Supreme leader Ayatollah Ali Khamenei said that those behind Wednesday's mystery killing would be punished.

Hossein Shariatmadari, whom he appointed editor-in-chief of the Kayhan newspaper, wrote: "These corrupted people are easily identifiable and readily within our reach. ... Assassinations of the Zionist regime's military men and officials are very easy."

While declining comment on allegations it carried out the bombing on Wednesday, Israel has a history of such actions and will be on the alert for possible attacks against it.

Kremlin security council head Nikolai Patrushev, close to Mr Putin, was quoted blaming Israel, which says an Iranian bomb would threaten its existence, for pushing for war.

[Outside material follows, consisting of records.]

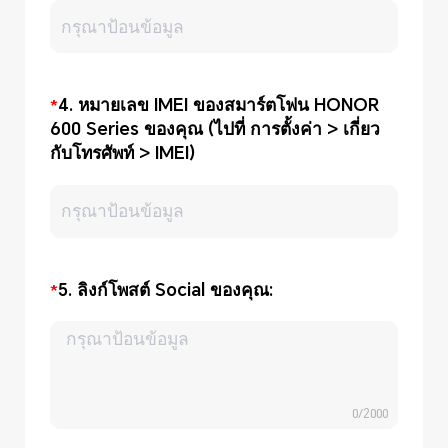
4. หมายเลข IMEI ของสมาร์ตโฟน HONOR
600 Series ของคุณ (ไปที่ การตั้งค่า > เกี่ยว
กับโทรศัพท์ > IMEI)
5. ลิงก์โพสต์ Social ของคุณ:
0/2000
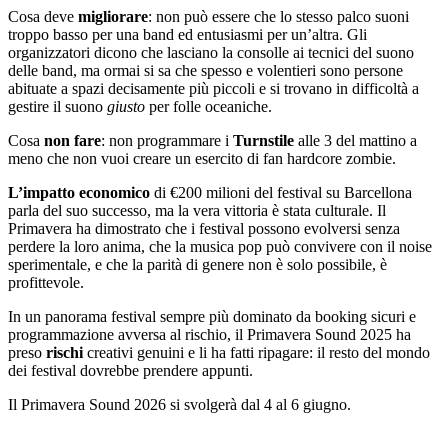
Cosa deve
migliorare
: non può essere che lo stesso palco suoni
troppo basso per una band ed entusiasmi per un’altra. Gli
organizzatori dicono che lasciano la consolle ai tecnici del suono
delle band, ma ormai si sa che spesso e volentieri sono persone
abituate a spazi decisamente più piccoli e si trovano in difficoltà a
gestire il suono
giusto
per folle oceaniche.
Cosa
non
fare
: non programmare i
Turnstile
alle 3 del mattino a
meno che non vuoi creare un esercito di fan hardcore zombie.
L’impatto economico
di €200 milioni del festival su Barcellona
parla del suo successo, ma la vera vittoria è stata culturale. Il
Primavera ha dimostrato che i festival possono evolversi senza
perdere la loro anima, che la musica pop può convivere con il noise
sperimentale, e che la parità di genere non è solo possibile, è
profittevole.
In un panorama festival sempre più dominato da booking sicuri e
programmazione avversa al rischio, il Primavera Sound 2025 ha
preso
rischi
creativi genuini e li ha fatti ripagare: il resto del mondo
dei festival dovrebbe prendere appunti.
Il Primavera Sound 2026 si svolgerà dal 4 al 6 giugno.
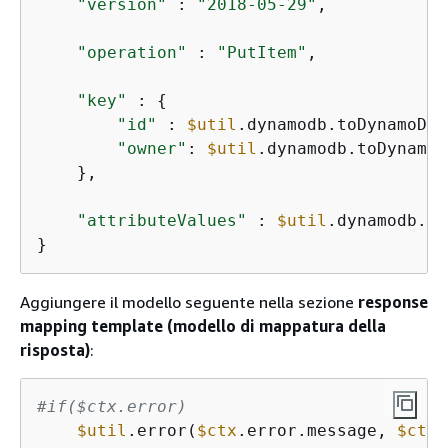
"version"
 : 
"2018-05-29"
,

"operation"
 : 
"PutItem"
,

"key"
 : 
{
"id"
 : 
$util
.dynamodb.toDynamoDBJ
"owner"
: 
$util
.dynamodb.toDynamoD
    },

"attributeValues"
 : 
$util
.dynamodb.to
}
Aggiungere il modello seguente nella sezione
response
mapping template (modello di mappatura della
risposta)
:
#if($ctx.error)
$util
.error(
$ctx
.error.message, 
$ctx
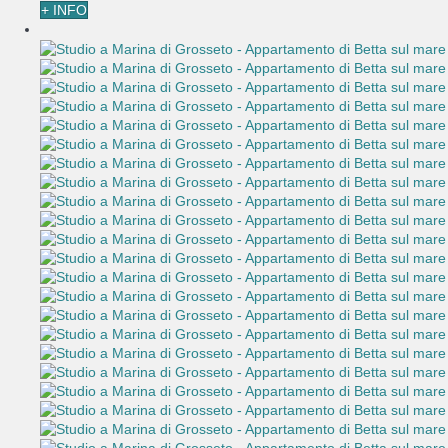
+ INFO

"There is a likelihood of military escalation of the conflict, towards which Israel is pushing the Americans," he told the Interfax news agency.

Speaking to troops in Texas yesterday, US defense secretary Leon Panetta said: "We have some ideas as to who might be involved but we don't know exactly who was involved." He said Washington was "not involved in any way."

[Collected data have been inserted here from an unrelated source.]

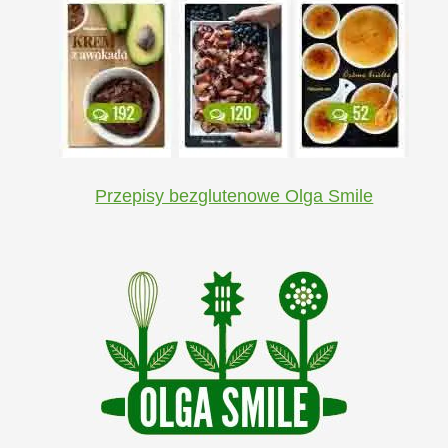
Przepisy bezglutenowe Olga Smile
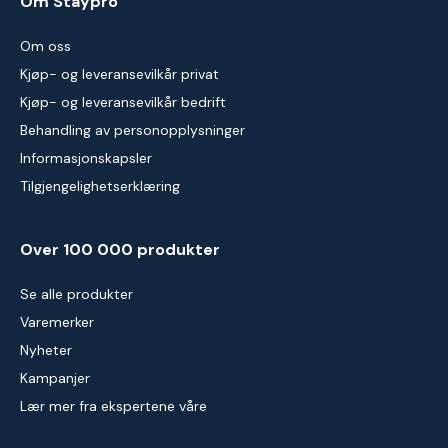
Om Staypro
Om oss
Kjøp- og leveransevilkår privat
Kjøp- og leveransevilkår bedrift
Behandling av personopplysninger
Informasjonskapsler
Tilgjengelighetserklæring
Over 100 000 produkter
Se alle produkter
Varemerker
Nyheter
Kampanjer
Lær mer fra ekspertene våre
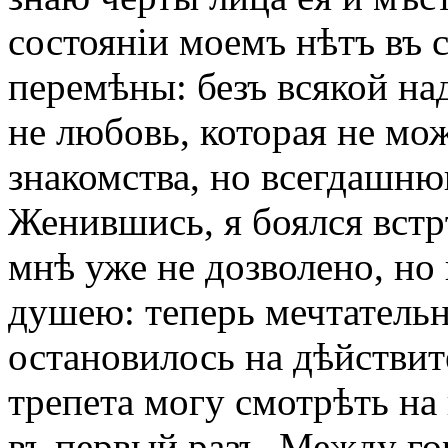
состояніи моемъ нѣтъ въ
перемѣны: безъ всякой на
не любовь, которая не мо
знакомства, но всегдашню
Женившись, я боялся встр
мнѣ уже не дозволено, но
душею: теперь мечтательн
остановилось на дѣйствит
трепета могу смотрѣть на
въ первый разъ. Между г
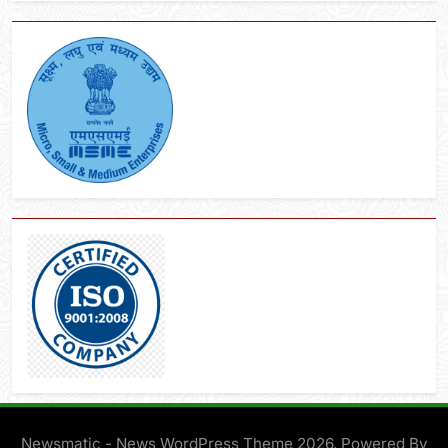
Newsmatic - News WordPress Theme 2026. Powered By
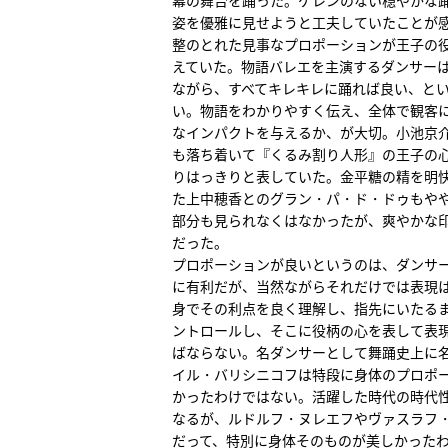
姿を優雅に見せようと工夫していたことが
整のとれた見事なプロポーションが王子の
えていた。物語バレエを主演するダンサー
ながら、すべてキレキレに踊れば良い、と
い。物語をわかりやすく伝え、全体で観客
なインパクトを与えるか、が大切。小池京
も落ち着いて『くるみ割り人形』の王子の
りはっきりと表していた。金平糖の精を明
た上中穂香とのグラン・パ・ド・ドゥもや
部分も見られなくはなかったが、爽やかな
だった。
プロポーションが良いというのは、ダンサ
に有利だが、当然ながらそれだけでは表現
身でその利点を良く理解し、指先にいたる
ントロールし、そこに役柄の心を表して表
ばならない。名ダンサーとして舞踊史上に
イル・バリシニコフは特段に身体のプロポ
かったわけではない。活躍した時代の時代
なるが、ルドルフ・ヌレエフやヴァスラフ
だって、特別に身体そのものが美しかった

Former UN nuclear inspection chief Olli Heinonen said this week's announced start of uranium enrichment at a bunker complex could provide Iran with the ability to have enough such material for one nuclear bomb early next year - although it was not clear it would yet have the ability to build one.

A high-level team from the UN International Atomic Energy Agency (IAEA) is expected to visit Iran around January 28th.